Let A be a linear transformation matrix f(x)=Ax, and if D is A in the eigenvector basis, $$D = Q^{-1}AQ$$, where Q is eigenvector matrix of A and a change of basis matrix changing A in standard basis to a basis of eigenvectors of A. It seems to be similar to eigendecomposition $$ A = Q\Lambda Q^{-1} $$ $$ \Lambda = Q^{-1}AQ$$ So the linear transformation matrix D with eigenvectors of A as basis is just the eigenvalues matrix of A. What are the connections here?

Answer 1

You simply have different cases of the same result:

If $A$ is the matrix that represents a linear transformation in the standard basis and $Q$ is a matrix that has as columns the vectors of a new basis, than the same linear transformation is represented in this new basis by the matrix $B= Q^{-1}AQ $. This result is always true, for any matrix $A$.

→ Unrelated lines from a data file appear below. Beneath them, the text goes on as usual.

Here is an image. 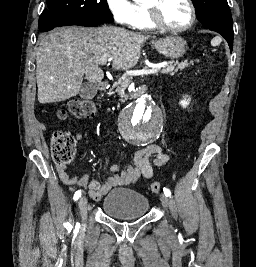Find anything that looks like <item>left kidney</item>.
I'll use <instances>...</instances> for the list:
<instances>
[{
	"label": "left kidney",
	"mask_w": 256,
	"mask_h": 267,
	"mask_svg": "<svg viewBox=\"0 0 256 267\" xmlns=\"http://www.w3.org/2000/svg\"><path fill=\"white\" fill-rule=\"evenodd\" d=\"M180 106H182V108H186V106H188V104H190V98H188V100H186V98H184V100H181V102H179Z\"/></svg>",
	"instance_id": "1"
}]
</instances>
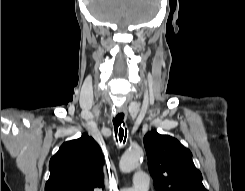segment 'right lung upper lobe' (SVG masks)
<instances>
[{
  "instance_id": "1",
  "label": "right lung upper lobe",
  "mask_w": 245,
  "mask_h": 191,
  "mask_svg": "<svg viewBox=\"0 0 245 191\" xmlns=\"http://www.w3.org/2000/svg\"><path fill=\"white\" fill-rule=\"evenodd\" d=\"M45 191H93L103 188V155L96 141L84 134L65 142L49 163Z\"/></svg>"
}]
</instances>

Obviously we have also: $A=QBQ^{-1}$ and the eigendecomposition is a special case.

If $A$ is diagonalizable than it has a set of eigenvectors that forms a basis and, in this basis, the linear transformation is represented by a diagonal matrix $D$ that has as diagonal elements the eigenvalues. In this case the transformation matrix $Q$ has as columns the eigenvalues and, using the same formula, we have that $D=Q^{-1}AQ$

Also if the linear transformation is not diagonalizable than we can represent it in a canonical form (the Jordan canonical form) in a basis that is formed by the proper and the generalized eigenvectors. In this basis the transformation is represented by a matrix $\Lambda$ that is given by the same formula $\Lambda=Q^{-1}AQ$ (and $A=Q\Lambda Q^{-1}$) where, now, $Q$ is the matrix that has as columns the proper and generalized eigenvectors of $A$.